To have trains running so closely together, in-cab signalling will be required. So both the track and the trains will be fitted with European Train Control System (ETCS) Level 2 with an ATO (Automatic Train Operation) overlay.
This will allow trains to be driven automatically between St Pancras and Blackfriars, minimising separation and therefore maximising the number of trains that can safely travel down the line. The driver will supervise the process and all instructions will be shown on an in-cab display rather than relying on trackside signals.
The new system has been tested already. One of the new Thameslink Class 700 trains has run at the ETCS National Integration Facility (ENIF) at Hertford and a Network Rail Class 313 test train has been along the Thameslink tracks.
Finally, both have come together. Train 700110, fitted with ETCS Level 2 in-cab signalling, successfully ran through the Thameslink core last Saturday night. The ATO overlay will be tested in September.

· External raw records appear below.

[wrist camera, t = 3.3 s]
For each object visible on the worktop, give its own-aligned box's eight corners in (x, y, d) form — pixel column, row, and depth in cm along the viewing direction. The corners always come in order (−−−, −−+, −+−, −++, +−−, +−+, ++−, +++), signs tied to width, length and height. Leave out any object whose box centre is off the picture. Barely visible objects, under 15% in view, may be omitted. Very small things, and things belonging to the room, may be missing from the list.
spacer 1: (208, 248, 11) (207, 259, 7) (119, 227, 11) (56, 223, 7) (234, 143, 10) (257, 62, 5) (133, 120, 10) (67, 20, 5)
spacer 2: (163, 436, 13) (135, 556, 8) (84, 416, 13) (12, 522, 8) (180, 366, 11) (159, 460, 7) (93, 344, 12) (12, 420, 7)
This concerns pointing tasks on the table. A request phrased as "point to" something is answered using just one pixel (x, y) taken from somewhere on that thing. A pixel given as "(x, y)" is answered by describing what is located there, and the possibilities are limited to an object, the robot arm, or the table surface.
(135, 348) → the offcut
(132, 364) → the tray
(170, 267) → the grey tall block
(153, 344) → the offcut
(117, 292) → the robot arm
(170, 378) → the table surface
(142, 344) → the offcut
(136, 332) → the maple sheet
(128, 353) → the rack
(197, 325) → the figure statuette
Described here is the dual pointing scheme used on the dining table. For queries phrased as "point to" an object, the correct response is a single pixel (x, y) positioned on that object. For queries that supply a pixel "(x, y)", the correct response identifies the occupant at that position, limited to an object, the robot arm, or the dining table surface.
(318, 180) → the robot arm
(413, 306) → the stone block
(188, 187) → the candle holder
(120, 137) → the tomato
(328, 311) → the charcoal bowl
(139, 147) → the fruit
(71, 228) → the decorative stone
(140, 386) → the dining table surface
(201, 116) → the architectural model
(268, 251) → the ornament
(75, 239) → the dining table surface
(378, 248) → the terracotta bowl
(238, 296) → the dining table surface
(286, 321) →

Dave Hooper, Thameslink programme director for Siemens Rail Systems, which supplied the signalling system, was understandably pleased. “This is another key milestone achieved for the Thameslink programme,” he said.
“Close collaboration between Siemens, Network Rail and GTR has been an essential ingredient to this success, as has the robust planning and preparation that helps make these achievements look simple when, in fact, this is ground-breaking progress for ATO and ETCS service introduction in the UK.”
GTR is the train operator for the Thameslink services. John Killeen, head of fleet programmes, said: “Ultimately, ETCS will allow us to run our trains under automatic train operation at high frequencies through central London. This, in turn will create the capacity to run extra Thameslink trains to and from Peterborough and Cambridge, giving passengers fantastic new journey opportunities.”
The new system is due to go into passenger service, after a lot more testing and driver training, in 2018.